Excerpt from a short I’m working on.
I sat on the bench overlooking Loring Park. The orange glow of sodium-vapor reflected off the snow. The Minneapolis skyline twinkled against the dusk. I knew people were passing on the walk. The busses screeched to a stop on Lyndale avenue, unloading, loading, and then roared away heading downtown. But it was all so distant. Reality swirled around me like the snow and a dream. Only my nightmare, my horror was real.
I looked up. A blond kid in a hoodie under a denim jacket looked at me hopefully. He had on dirty jeans and sneakers. “What?” I asked.
“Anyone sitting with you?”
“Not anymore,” I said.
“Can I have a smoke?” He pointed at my cigarette. I’d forgotten I’d even lit it.
I pulled a pack out of my coat and tapped one out for him. He slid it out and placed it between his lips waiting for me to light it. His hands cupped mine to block the wind as I held the tip of my cigarette against his. He sucked.
He sat back and exhaled smoke into the night. “So you live around here?”
He grinned at me and nodded at the graying twilight. “Well it’s cold. I thought we could go and do something to warm up.” His grin widened. “Let me stay the night and I’ll give you a discount.”
I unbuttoned my overcoat and pulled it open a bit. He looked at my chest and froze.
“Oh hell man. Going to bust me? Just trying to find a warm place to sleep tonight and get a little scratch. You’re hot, I’d done you for free.”
I took out my wallet and handed him two twenties and my pack of smokes. “Go away.”
“For real? This isn’t some kind of entrapment?”
“Now,” I said.
He turned and jogged away into swirling snow.
I wrapped the old coat around me and covered the badge. I closed my eyes and it was June. It was hot and humid and the park was filled with Gay Pride festivities. I turned to say something to Lance and his head exploded. Wet spongy matter and fragments of bone covered my face. A bit of my lover’s brain was in my mouth. Nineteen. The number of bodies that fell to the ground in those moments. Nineteen. Men, women, children. They were gay and not. Young and not. They were just people that some nut with a gun thought his god hated. They got the guy. It didn’t matter. The nineteen were still dead. The Day Pride Died the papers said. The day I died.
My phone rang.
I opened my eyes. It was winter again and I was alone on the bench.
It was Julie. She’d been calling all day and I had ignored her.
“About damn time. Simon, how are you?” She was angry. I couldn’t care about other people’s anger anymore. I had too much of my own.
“Cold,” I said.
“It’s winter in Minneapolis, it’s night, it’s snowing. What do you want?”

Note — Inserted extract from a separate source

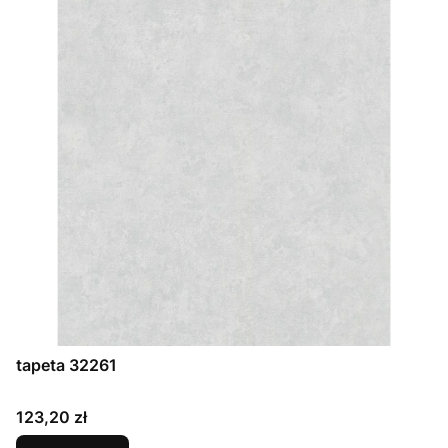
tapeta 32261
Cena
123,20 zł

“Are you on that bench again?”
I’m always on this bench. How could I ever be anywhere else?
I said, “What do you want?”
She sighed, “For you to get better. I want my old Simon back. Lance is dead. You need to move on. You need to get out and be around people. You’re a psychologist for god’s sake, you know that!”
“You don’t think I know he is dead? Why does everyone think they need to remind me of that fact? My soul was ripped out. You think keeping busy, taking some pills or talking it out is going to fix that? I’ll let you in on a little trade secret, you really can’t fix broken people.”
Neither of us said any thing for a while. I knew I should apologize. I wasn’t angry at Julie. But I just didn’t care. I’d been faking giving a shit about anything for too long. I was getting tired of trying to hold it together. Why should I?
She asked, “Can I talk now without getting yelled at?”
“Look you need to be around people…socially. You know that. Some of us from my office are going out to see a movie Friday night and then going for barbeque in Uptown. There is this guy, Rob, I want you to meet him. He’s cute. Unfortunately he plays for your team.”
I said, “I’ll think about it.”
“No. You will do it.”
“I’ll think about it.”
She hung up. I slipped my phone back into my over coat and pulled it tighter around me. It was old, beat up and too big for me, but it had been his. I got up and walked toward the bus stop. Snow swirling around like the fog in my mind. Nothing seemed real anymore. Riding the bus home. Riding the bus to work, back and forth. Always stopping here in the park, at the bench. The bench. He wasn’t there and I couldn’t get away. The bus pulled up. I got out my pass and stood in line.
It was full with the evening commute. I pushed my way to the back and found an empty seat. The windows mirrored by the night reflected back the jumble of humanity traveling through the cold. People read, listened to their iPods, chatted or dozed. And that was when I became aware. It was his reflection that first caught my eye. The red hair. But it was more than the wild curly hair, the goatee with the tip died blue, the leather biker jacket, tattoos, piercing, fatigue pants and old army boots. It was an attitude he had. He just sat there next to a window looking out into the night watching the city go by. And I saw Him. I felt Him. I was present. He’d pulled me back. He saved me.
I pulled my phone out and stole a shot. He reached up and pulled the yellow cord for a stop request. He got up and made his way to the back door. The bus stopped and he made his way into the night. That was the first time I saw Him. It was before I knew he had to die.